**Work task:** Give every line of the records exactly, please, from the first up to and including the one containing "immunohistochemical stain labels".

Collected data
Segment Open

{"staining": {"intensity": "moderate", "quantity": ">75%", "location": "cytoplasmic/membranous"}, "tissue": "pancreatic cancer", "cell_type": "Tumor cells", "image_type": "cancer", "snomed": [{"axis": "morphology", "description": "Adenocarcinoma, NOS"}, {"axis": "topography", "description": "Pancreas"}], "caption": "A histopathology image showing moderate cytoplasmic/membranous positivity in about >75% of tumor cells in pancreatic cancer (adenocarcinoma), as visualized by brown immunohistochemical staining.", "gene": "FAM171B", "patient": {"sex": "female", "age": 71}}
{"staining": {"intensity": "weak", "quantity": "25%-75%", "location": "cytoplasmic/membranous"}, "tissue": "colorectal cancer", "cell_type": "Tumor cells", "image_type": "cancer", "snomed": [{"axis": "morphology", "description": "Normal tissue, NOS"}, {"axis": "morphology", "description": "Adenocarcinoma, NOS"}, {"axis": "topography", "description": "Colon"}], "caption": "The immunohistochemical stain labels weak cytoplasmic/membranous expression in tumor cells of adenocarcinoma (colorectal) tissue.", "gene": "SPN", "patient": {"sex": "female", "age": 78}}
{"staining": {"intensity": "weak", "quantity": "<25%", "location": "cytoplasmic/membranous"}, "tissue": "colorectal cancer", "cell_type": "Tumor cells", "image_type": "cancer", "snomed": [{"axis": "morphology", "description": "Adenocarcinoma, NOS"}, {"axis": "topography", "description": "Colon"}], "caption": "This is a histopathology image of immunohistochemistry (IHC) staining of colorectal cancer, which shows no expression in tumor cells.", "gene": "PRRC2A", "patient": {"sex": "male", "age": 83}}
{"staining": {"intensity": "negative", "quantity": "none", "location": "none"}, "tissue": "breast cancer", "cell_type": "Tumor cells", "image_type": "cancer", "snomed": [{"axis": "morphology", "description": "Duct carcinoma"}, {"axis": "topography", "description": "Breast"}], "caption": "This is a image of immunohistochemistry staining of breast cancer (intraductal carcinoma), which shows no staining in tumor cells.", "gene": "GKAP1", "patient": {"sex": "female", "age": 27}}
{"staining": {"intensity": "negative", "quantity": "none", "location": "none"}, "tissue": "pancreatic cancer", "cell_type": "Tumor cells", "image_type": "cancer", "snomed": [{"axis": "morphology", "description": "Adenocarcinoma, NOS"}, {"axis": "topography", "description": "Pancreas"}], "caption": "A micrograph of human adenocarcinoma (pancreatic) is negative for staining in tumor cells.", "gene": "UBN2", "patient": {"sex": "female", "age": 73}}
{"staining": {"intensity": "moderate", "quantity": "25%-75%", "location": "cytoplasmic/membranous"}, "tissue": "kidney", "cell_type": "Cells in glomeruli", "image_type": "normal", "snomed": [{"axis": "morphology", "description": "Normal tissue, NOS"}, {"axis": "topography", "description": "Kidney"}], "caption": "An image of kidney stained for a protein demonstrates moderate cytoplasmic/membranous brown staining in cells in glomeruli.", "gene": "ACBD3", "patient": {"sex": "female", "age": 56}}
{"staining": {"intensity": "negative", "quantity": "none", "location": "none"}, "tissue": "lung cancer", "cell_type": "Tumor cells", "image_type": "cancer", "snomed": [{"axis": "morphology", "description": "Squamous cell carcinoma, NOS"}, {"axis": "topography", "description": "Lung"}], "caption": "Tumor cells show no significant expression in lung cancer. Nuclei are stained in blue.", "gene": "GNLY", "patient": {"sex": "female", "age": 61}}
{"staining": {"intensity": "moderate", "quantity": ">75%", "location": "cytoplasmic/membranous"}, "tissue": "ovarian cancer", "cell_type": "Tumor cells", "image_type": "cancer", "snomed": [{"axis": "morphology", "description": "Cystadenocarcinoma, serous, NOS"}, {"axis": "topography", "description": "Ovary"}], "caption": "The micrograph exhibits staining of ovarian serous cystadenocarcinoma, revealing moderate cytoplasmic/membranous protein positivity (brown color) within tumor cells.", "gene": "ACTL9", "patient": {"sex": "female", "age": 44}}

Segment Closed

**Written answer:**
{"staining": {"intensity": "moderate", "quantity": ">75%", "location": "cytoplasmic/membranous"}, "tissue": "pancreatic cancer", "cell_type": "Tumor cells", "image_type": "cancer", "snomed": [{"axis": "morphology", "description": "Adenocarcinoma, NOS"}, {"axis": "topography", "description": "Pancreas"}], "caption": "A histopathology image showing moderate cytoplasmic/membranous positivity in about >75% of tumor cells in pancreatic cancer (adenocarcinoma), as visualized by brown immunohistochemical staining.", "gene": "FAM171B", "patient": {"sex": "female", "age": 71}}
{"staining": {"intensity": "weak", "quantity": "25%-75%", "location": "cytoplasmic/membranous"}, "tissue": "colorectal cancer", "cell_type": "Tumor cells", "image_type": "cancer", "snomed": [{"axis": "morphology", "description": "Normal tissue, NOS"}, {"axis": "morphology", "description": "Adenocarcinoma, NOS"}, {"axis": "topography", "description": "Colon"}], "caption": "The immunohistochemical stain labels weak cytoplasmic/membranous expression in tumor cells of adenocarcinoma (colorectal) tissue.", "gene": "SPN", "patient": {"sex": "female", "age": 78}}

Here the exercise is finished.